James Jeffrey, Suriye’deki gelişmeleri ve Türkiye’nin bu süreçteki kritik rolünü değerlendirdi. Jeffrey, Suriye’deki terör örgütü PKK/YPG’nin merkezi hükümetin otoriteleri altında kalamayacağını ve Türkiye’nin bu bağlamda önemli bir aktör olduğunu vurguladı. Jeffrey, “Tüm ülkenin kontrolünü alabilecek durumda olan merkezi hükümet, bu tür yapılarının devam etmesine izin vermez” dedi.

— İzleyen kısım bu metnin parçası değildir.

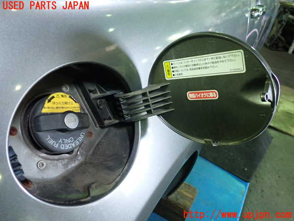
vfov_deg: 46.8
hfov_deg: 60.0
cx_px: 147
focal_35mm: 30
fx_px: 255
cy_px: 110
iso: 320
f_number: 2.3
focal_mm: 5.4
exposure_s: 1/30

Esed’in devrilmesiyle Suriye’nin özgürlüğüne kavuşma yolundaki adımlara dikkat çeken Jeffrey, Suriye halkının Esed rejimi ile İran ve Rusya’nın zulmüne karşı gösterdiği direnişin, sürecin esas kahramanı olduğunu belirtti. Türkiye’nin, 3 milyondan fazla mülteciyi kabul ederek ve direnişi destekleyerek çok önemli bir rol oynadığını ifade eden Jeffrey, ABD ve İsrail’in İran’a uyguladığı baskı ile Rusya’nın Ukrayna’daki durumu da Suriye’deki gelişmelere etki eden faktörler arasında gösterdi. Bununla birlikte BM’nin yürüttüğü sürecin de çatışmayı dondurduğunu vurguladı.
TÜRKİYE KİLİT ROLDE
Jeffrey, Türkiye’nin Suriye’deki rolünü şu sözlerle özetledi: “Türkiye, Suriye sınırında ciddi güvenlik kaygıları taşıyor ve bu durum, Suriye’yi yönetecek her aktör için dikkate alınması gereken bir konu. Türkiye’nin, hem sınırlarını güvence altına almak hem de Suriye muhalefetinin düşüncesini etkilemek açısından büyük bir rolü var.” Türkiye’nin yerel dinamiklerin yanı sıra uluslararası ilişkilerde de önemli bir aktör olduğunu ifade eden Jeffrey, bu konuda Türkiye’nin yanında yer almanın, Suriye üzerindeki etkileri artıracağını belirtti.
Jeffrey, Suriye Demokratik Güçleri (SDG) ve YPG’nin Türkiye için sorun teşkil ettiğini, ancak merkezi hükümetin kontrolü sağlaması durumunda bu sorunun ortadan kalkacağını düşündüğünü ifade etti. “SDG/YPG’nin devlet içinde devlet gibi kalması Ankara için bir sorun. Ancak bu durum geçici; bu yapı, ötesinde kalamaz” dedi. Jeffrey, Türkiye ile ABD’nin birlikte çalışarak Suriye’nin kuzeydoğusunda ateşkes sağlamak ve bazı SDG güçlerini sınırdan çekmek için adımlar attığını belirtti.
TRUMP DÖNEMİNDE “İŞ BİRLİĞİ ARTACAK” MESAJI
Emekli Büyükelçi Jeffrey, Trump’ın ikinci döneminde Suriye politikasının devam edeceğini ve bu süreçte Türkiye-ABD iş birliğinin artacağını öngördüğünü ifade etti. Jeffrey, “Başkan Trump, görevde olduğu dönemde Suriye’nin kuzeydoğusunda bir Kürt devletini desteklemedi. Trump, bu politikayı sürdürecektir” şeklinde konuştu. Ancak, askerlerin çekilip çekilmeyeceğine dair bir yorumda bulunmadı. Trump’ın Cumhurbaşkanı Erdoğan ile yakın ilişkisi ve ona duyduğu hayranlığın, iki ülke arasındaki ilişkileri daha da güçlendireceğini düşündüğünü belirtti.
Sonuç olarak, Suriye’deki siyasi dinamikler, Türkiye’nin güvenlik kaygıları ve uluslararası aktörlerin bu süreçteki rolleri, bölgedeki gelişmelere yön veriyor. Jeffrey’in değerlendirmeleri, Suriye’deki durumu ve bunun Türkiye-ABD ilişkilerine olan etkilerini büyük bir çerçevede anlamaya yardımcı oluyor.